6.2. Future Action: Breaking Bottlenecks and Reconstructing Ecology
Although significant progress has been made, the current management of acute abdomen still faces many challenges. The uneven distribution of medical resources leads to the limited treatment capacity of grass-roots hospitals. The increase in elderly patients and complex cases puts forward higher requirements for diagnosis and treatment programs, and the problems of drug-resistant bacteria infection also need to be solved.
The future development direction should focus on the following aspects: first, the development and application of artificial intelligence aided decision-making system will improve the efficiency and accuracy of diagnosis, especially in primary medical institutions with limited resources. Secondly, the continuous innovation of minimally invasive technology, including robotic surgery and the application of new biomaterials, is expected to further improve the surgical effect.

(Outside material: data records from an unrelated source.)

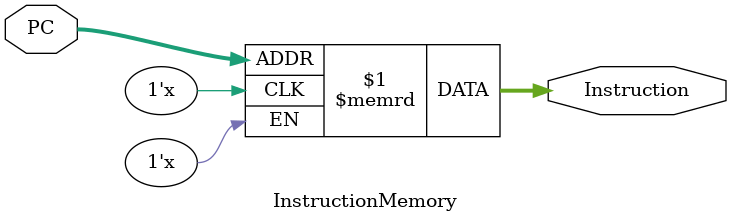
<source format=sv>
module InstructionMemory(
	input logic[17:0] PC,
	output logic[31:0] Instruction
);

	logic[31:0] InstrMem[0:2**18 - 1];

	assign Instruction = InstrMem[PC];

endmodule


</source>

Moreover, precise treatment strategies for drug-resistant bacterial infections, such as rapid pathogen detection and targeted antibiotic use, will become the focus of research.
In addition, a patient management system covering the whole cycle should be established to integrate all links of preoperative assessment, intraoperative intervention and postoperative rehabilitation, to achieve real continuous medical care. At the same time, we should pay attention to the collection and application of patients’ reported outcomes (PROs), integrate the subjective feelings and quality of life of patients into the efficacy evaluation system, and promote the transformation of medical services into a “patient-centered” mode.
These developments will not only improve the treatment level of acute abdomen but also provide reference for the diagnosis and treatment of other acute and severe diseases and ultimately achieve the overall improvement of medical quality and efficiency.